#### How to complete this task:
Copy out the lines below word for word, leaving out the pictures.

Records from a collection
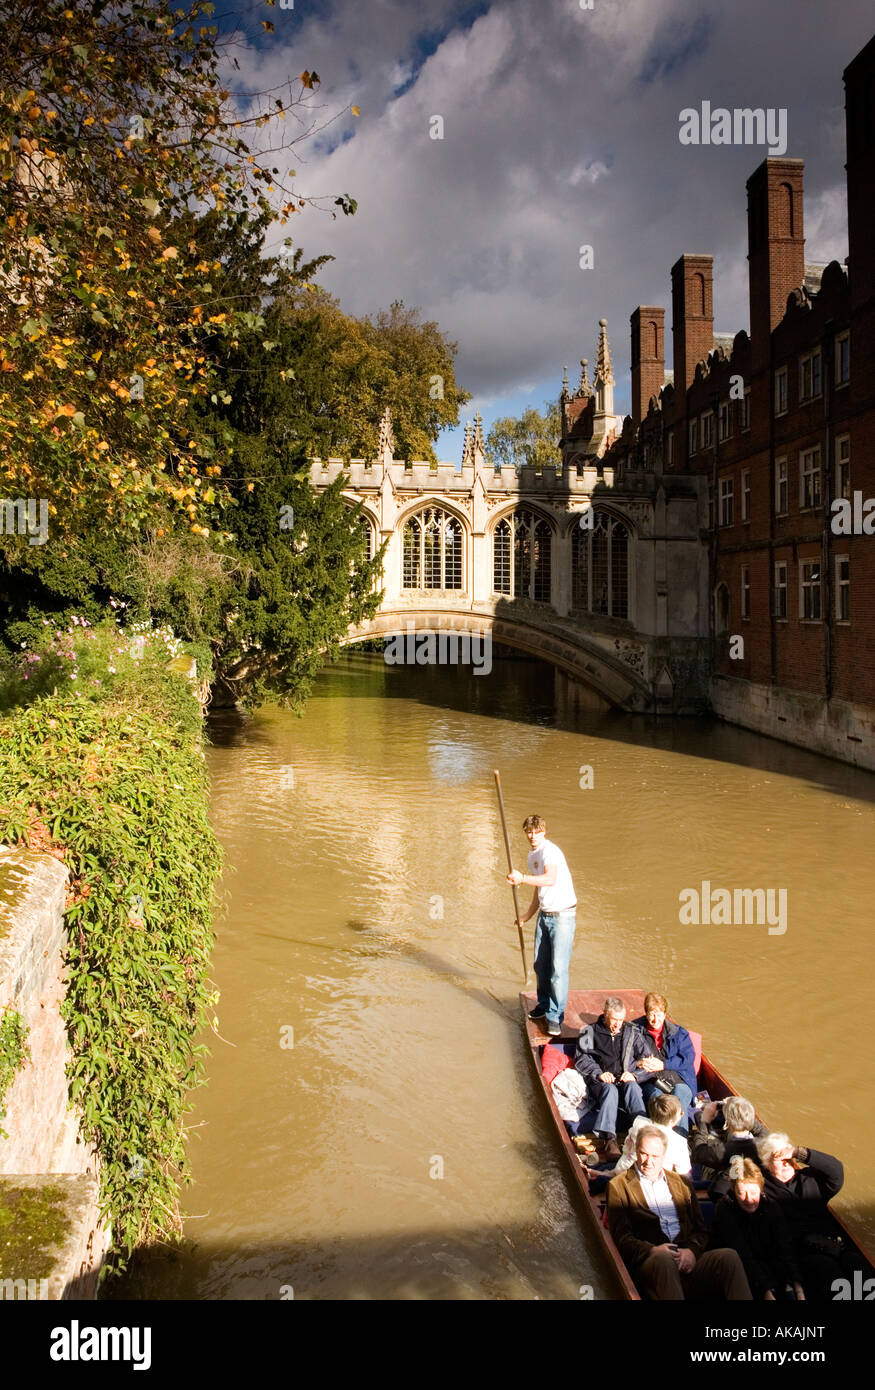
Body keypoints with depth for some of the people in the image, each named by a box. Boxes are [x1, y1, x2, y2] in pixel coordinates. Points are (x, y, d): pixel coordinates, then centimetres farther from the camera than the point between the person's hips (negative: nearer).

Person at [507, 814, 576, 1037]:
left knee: (558, 967, -9)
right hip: (544, 915, 9)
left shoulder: (550, 851, -17)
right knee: (541, 964, 13)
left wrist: (522, 878, -47)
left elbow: (550, 879, -36)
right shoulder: (532, 856, 13)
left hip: (562, 915, -9)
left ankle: (555, 1016, -3)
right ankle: (544, 1004, 31)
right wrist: (527, 916, 23)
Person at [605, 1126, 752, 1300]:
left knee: (729, 1256, -26)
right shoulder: (618, 1186, 11)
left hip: (687, 1261, 4)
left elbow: (701, 1230, 18)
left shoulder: (682, 1182, 24)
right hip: (650, 1262, -4)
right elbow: (621, 1237, 1)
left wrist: (692, 1250, -6)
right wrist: (651, 1250, -18)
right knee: (663, 1259, -39)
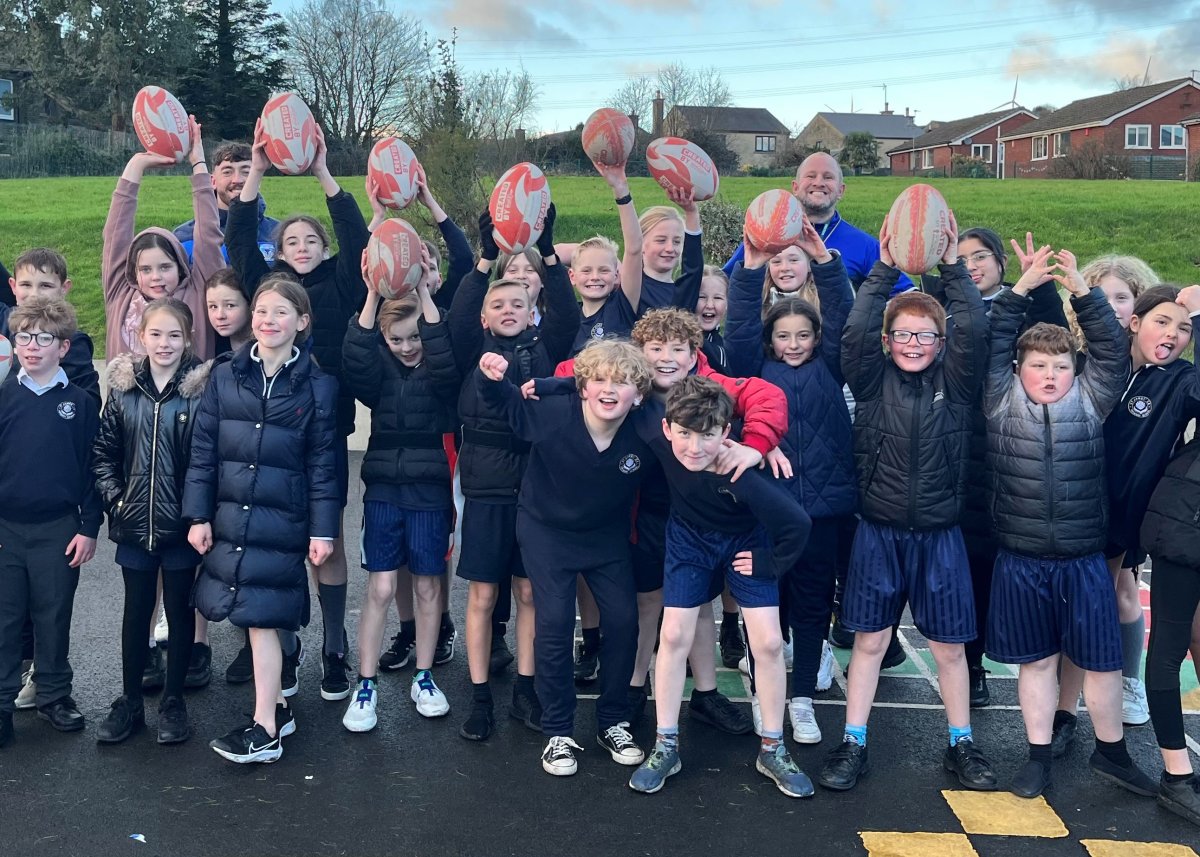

#### Worked solution:
Body keypoints with depth for some of the people in the image, each named by a box. Boxes are [x1, y1, x2, y2] in pixel coordinates. Points are (x, y, d): pixel coordinates, then centimetres farther from the camera than the point between the person's hips (negative: nearer).

Person at [507, 814, 576, 1037]:
left knee: (558, 967, -9)
right hip: (544, 915, 9)
left shoulder: (550, 851, -17)
right knee: (541, 964, 13)
left wrist: (522, 878, -47)
left elbow: (550, 879, -36)
right shoulder: (532, 856, 13)
left hip: (562, 915, -9)
left ankle: (555, 1016, -3)
right ankle: (544, 1004, 31)
right wrist: (527, 916, 23)
Person at [605, 1126, 752, 1300]:
left knee: (729, 1256, -26)
right shoulder: (618, 1186, 11)
left hip: (687, 1261, 4)
left elbow: (701, 1230, 18)
left shoulder: (682, 1182, 24)
right hip: (650, 1262, -4)
right elbow: (621, 1237, 1)
left wrist: (692, 1250, -6)
right wrist: (651, 1250, -18)
right knee: (663, 1259, -39)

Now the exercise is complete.